Idade não define mesmo maturidade. Podemos, por exemplo, observar uma pessoa de 35 anos com um alto grau de autoconhecimento,
que consegue aceitar e respeitar os outros e com uma vida conjugal feliz,
formando um casal coeso, como podemos também encontrar uma pessoa de 65 anos
dependente dos pais ou de sua imagem, reativa, com um grande sentimento de
inferioridade, que não consegue aceitar os outros, que expressa um
comportamento negativo e rebelde e que não sabe se relacionar com nenhum
parceiro. Eles repetem com o mundo a relação que têm com eles mesmos. Quanto
mais nos conhecemos, nos respeitamos e nos aceitamos, mais conseguiremos
conhecer, respeitar e aceitar os outros. O mundo é um espelho de nós mesmos,
ele é conosco do mesmo modo que somos com ele.
Se desenvolver e
melhorar aspectos do caráter, personalidade e temperamento, é um processo contínuo, caso seja positivo o desejo de continuar crescendo.

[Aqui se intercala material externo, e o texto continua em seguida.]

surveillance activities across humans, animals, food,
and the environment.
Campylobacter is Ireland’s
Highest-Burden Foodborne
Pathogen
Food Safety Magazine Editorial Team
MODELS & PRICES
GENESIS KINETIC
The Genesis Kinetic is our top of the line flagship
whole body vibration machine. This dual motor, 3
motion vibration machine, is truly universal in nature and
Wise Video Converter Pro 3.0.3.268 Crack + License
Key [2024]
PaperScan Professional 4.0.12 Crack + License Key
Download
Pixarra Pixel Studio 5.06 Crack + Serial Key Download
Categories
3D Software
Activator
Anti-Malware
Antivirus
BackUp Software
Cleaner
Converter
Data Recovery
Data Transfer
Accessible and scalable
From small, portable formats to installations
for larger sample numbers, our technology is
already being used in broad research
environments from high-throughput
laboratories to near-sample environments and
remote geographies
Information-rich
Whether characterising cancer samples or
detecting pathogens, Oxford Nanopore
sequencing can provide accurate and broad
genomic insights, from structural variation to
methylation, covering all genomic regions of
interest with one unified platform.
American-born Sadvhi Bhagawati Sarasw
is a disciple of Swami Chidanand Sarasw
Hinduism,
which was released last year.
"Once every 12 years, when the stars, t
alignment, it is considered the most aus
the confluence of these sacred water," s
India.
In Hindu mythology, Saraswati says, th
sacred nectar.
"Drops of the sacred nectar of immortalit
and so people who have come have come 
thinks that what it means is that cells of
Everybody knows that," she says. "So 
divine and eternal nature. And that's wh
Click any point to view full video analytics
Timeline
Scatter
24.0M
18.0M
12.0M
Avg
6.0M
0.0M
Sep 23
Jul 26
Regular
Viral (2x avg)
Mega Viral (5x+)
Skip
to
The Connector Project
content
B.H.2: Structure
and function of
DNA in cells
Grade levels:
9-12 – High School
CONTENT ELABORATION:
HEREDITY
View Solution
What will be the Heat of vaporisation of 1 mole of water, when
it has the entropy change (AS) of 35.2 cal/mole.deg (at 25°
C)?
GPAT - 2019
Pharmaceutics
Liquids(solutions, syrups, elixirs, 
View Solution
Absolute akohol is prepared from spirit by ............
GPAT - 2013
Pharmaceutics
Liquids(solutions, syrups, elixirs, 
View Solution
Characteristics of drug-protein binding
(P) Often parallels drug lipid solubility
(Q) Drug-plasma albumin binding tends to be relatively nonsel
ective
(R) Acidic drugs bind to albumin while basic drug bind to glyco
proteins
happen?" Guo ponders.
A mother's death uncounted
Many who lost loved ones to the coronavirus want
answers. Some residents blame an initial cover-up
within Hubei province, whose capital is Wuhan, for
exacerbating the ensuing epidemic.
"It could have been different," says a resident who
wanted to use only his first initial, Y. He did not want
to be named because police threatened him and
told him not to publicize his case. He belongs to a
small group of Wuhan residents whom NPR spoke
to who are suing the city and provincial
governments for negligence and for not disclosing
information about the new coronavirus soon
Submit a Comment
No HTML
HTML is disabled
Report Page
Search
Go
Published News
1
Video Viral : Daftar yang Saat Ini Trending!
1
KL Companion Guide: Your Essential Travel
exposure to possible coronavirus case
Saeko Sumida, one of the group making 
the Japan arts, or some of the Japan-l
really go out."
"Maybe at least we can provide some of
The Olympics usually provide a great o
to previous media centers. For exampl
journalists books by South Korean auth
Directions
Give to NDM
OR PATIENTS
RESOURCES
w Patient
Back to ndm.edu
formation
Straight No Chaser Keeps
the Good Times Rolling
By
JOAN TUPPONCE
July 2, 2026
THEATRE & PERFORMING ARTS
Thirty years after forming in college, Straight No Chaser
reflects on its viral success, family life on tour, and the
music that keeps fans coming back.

As experiências podem ajudar nesse processo de
crescimento, mas cada um passa pelas situações e as usa a seu modo. O olhar de
cada observador deforma a realidade, ninguém vivencia os mesmos fatos da mesma
forma, pois os seres humanos têm referenciais diversos.
Conhecer bem a história da própria família e de seus antepassados abre estradas e recursos internos inovadores, se abre uma nova consciência existencial de pertencimento e ao mesmo tempo de independência. Fazer terapia com a perspectiva familiar é um ótimo modo para se conhecer a
fundo partindo da família, para mudar paradigmas e melhorar a vida, mas além do autoconhecimento, o
estudo, o conhecimento geral também pode ser algo que amplie o Universo de uma
pessoa, ou seja, quanto mais existir a busca do conhecimento, nas áreas humanas
em especial, mais o seu repertório se amplia e assim a sua vida emocional se
enriquece, deste modo se pode melhorar a relação consigo mesmo e viver
emocionalmente de modo muito mais confortável no mundo.
Cintia Liana Reis de Silva é psicóloga e psicoterapeuta, especialista em psicologia conjugal e familiar.
Um comentário:
Prezada Cíntia, muito enriquecedor seu artigo. Sou professora e trabalho como voluntária em uma instituição que oferece educação não formal para crianças e jovens. Sem dúvida, seu texto nos ajudará muito.